Avoiding OS Injection

Never execute system commands from an application.

  • Creating an application that exploits existing tools allows faster development, but the risk is gigantic.

Be careful about imported dependencies, if you need to execute system commands from an application, process all inputs before the command executes and assume a potential vulnerability.

Strategies:

  • Only allow a subset of commands and arguments.

  • Forbid specific commands or characters.

  • Escape special characters.

It is complex to consider all possible situations for the environments where an application may execute. Loopholes may appear in the future.

  • regex frequently only parses the first line (text up to 0x20) and ignores the rest.

  • rm can be written as r’m’ or r”m” or r\m or $'\x72\x6d’ or $(xxd -r -p <<< 726d) or xargs -I {} bash -c '{}m' <<< r.

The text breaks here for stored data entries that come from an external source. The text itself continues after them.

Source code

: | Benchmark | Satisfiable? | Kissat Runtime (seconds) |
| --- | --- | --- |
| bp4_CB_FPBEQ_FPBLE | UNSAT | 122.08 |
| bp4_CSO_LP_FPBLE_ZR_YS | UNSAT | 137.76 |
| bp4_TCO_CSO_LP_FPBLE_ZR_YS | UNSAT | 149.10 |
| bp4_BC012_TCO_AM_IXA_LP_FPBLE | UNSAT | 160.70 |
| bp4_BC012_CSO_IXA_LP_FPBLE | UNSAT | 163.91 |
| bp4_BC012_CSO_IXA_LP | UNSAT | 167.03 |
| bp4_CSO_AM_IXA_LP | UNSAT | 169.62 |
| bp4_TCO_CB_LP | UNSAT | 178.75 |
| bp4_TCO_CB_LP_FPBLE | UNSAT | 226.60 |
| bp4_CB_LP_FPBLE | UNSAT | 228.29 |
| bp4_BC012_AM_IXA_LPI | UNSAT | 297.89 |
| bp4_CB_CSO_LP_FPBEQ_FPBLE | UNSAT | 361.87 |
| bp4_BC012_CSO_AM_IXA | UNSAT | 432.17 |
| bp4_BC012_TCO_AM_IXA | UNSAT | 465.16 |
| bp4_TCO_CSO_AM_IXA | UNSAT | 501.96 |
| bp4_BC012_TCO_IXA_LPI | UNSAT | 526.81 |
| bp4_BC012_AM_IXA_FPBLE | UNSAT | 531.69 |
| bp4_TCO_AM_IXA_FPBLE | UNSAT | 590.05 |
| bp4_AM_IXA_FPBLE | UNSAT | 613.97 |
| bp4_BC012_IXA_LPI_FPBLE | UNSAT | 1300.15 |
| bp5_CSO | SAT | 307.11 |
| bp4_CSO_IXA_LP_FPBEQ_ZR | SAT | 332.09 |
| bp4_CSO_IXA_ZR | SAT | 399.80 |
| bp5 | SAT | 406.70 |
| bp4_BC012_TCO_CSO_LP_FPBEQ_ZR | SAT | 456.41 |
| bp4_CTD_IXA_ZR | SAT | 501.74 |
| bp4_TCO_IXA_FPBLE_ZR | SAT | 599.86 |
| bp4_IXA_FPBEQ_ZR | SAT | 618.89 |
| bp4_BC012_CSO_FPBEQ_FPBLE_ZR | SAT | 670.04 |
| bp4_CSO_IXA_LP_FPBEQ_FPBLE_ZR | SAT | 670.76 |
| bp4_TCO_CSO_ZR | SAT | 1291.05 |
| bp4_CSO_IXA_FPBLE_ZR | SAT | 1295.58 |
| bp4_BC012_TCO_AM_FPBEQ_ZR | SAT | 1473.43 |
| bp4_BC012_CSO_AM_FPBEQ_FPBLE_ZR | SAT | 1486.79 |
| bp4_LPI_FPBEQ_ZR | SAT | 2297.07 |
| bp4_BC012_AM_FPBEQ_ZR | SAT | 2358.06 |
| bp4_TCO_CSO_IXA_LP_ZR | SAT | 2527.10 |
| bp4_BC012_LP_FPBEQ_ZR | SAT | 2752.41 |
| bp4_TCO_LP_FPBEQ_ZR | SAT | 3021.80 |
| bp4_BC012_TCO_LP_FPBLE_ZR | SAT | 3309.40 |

Drop privileges to a non-privileged user (nobody).

  • The user should only have access to its work files.

    • Difficult to implement as there are many world-readable/executable files.

  • This will limit the impact on the permissions associated with the user.

Isolate execution using virtualization/containers/sandboxes.

  • Will limit the impact to the virtualized/constrained environment.

  • Virtual Machines provide broad isolation but still may present a wide surface.

  • Containers typically provide less attack surface (less tools available).

  • Sandboxes can be very restrictive (SELinux, AppArmor...).

Do not rely on well-known mechanisms such as the PATH.

  • Use absolute paths for all commands.